Литмир - Электронная Библиотека
A
A

— Изнасиловали, — коротко бросил Эдрик.

— Да… Но ведь Труда — не девственница…

Эдрик ответил ему на незаданный вопрос:

— А насилуют по-разному. Например, четверо мужчин растягивают женщину в разные стороны, а пятый получает свое. Сухожилия рвутся, иногда и кости ломаются. А если она попытается вырваться, будет еще больнее.

Шеф вновь подумал о Годиве и стиснул рукоятку щита так, что хрустнули суставы. Видать, не только мужчинам приходится расплачиваться за проигранные сражения.

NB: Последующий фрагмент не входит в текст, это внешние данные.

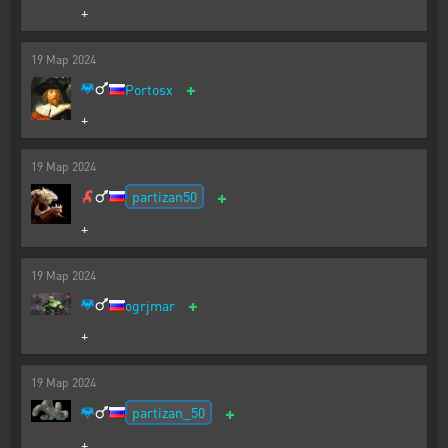
+
19
Мар
2024
+
Portosx
+
19
Мар
2024
+
partizan50
+
19
Мар
2024
+
ogrjmar
+
19
Мар
2024
+
partizan_50
+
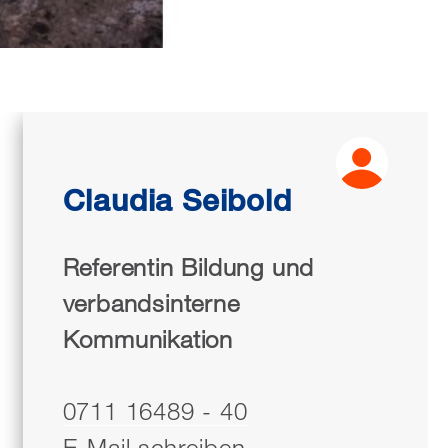
Claudia Seibold
Referentin Bildung und
verbandsinterne
Kommunikation
0711 16489 - 40
E-Mail schreiben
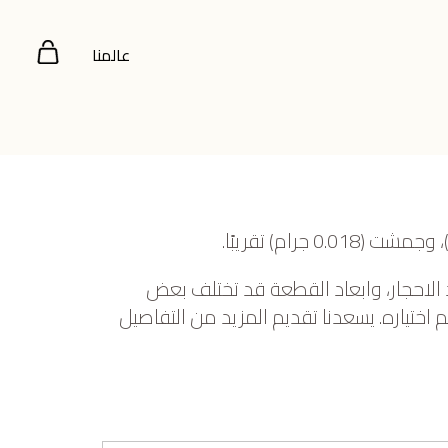
عالمنا
 الاحجار، وابعاد القطعة قد تختلف بعض
ختياره. يسعدنا تقديم المزيد من التفاصيل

Они молча проследовали за хромой Трудой к наскоро сооруженному убежищу: на полуобгоревшие балки были наброшены доски, другим своим концом упиравшиеся в уцелевший участок изгороди. Дойдя до убежища, она заглянула внутрь, что-то негромко сказала и взмахом пригласила их зайти.

На подстилке из отрезков старой мешковины покоилась леди Трит. По запечатленному на ее потухшем лице выражению муки, по тому, как неловко раскинула она руки и ноги, нетрудно было догадаться, что ей пришлось разделить участь Труды. Шеф упал на колени. Рука матери коснулась его волос.

Слова ее было нелегко разобрать. Страшные воспоминания, казалось, отнимали у нее последние силы.

— Нас никто не предупредил об их приходе. Никто не успел пальцем пошевелить. Мужчины прискакали сюда сразу после битвы. Они никак не могли решить, что делать дальше. Эти свиньи похватали нас, пока те еще спорили. Они заявились сюда так быстро, что не все сразу поняли, в чем дело…

Подступившая боль заставила ее на минуту умолкнуть. Она остановила на сыне невидящий взор.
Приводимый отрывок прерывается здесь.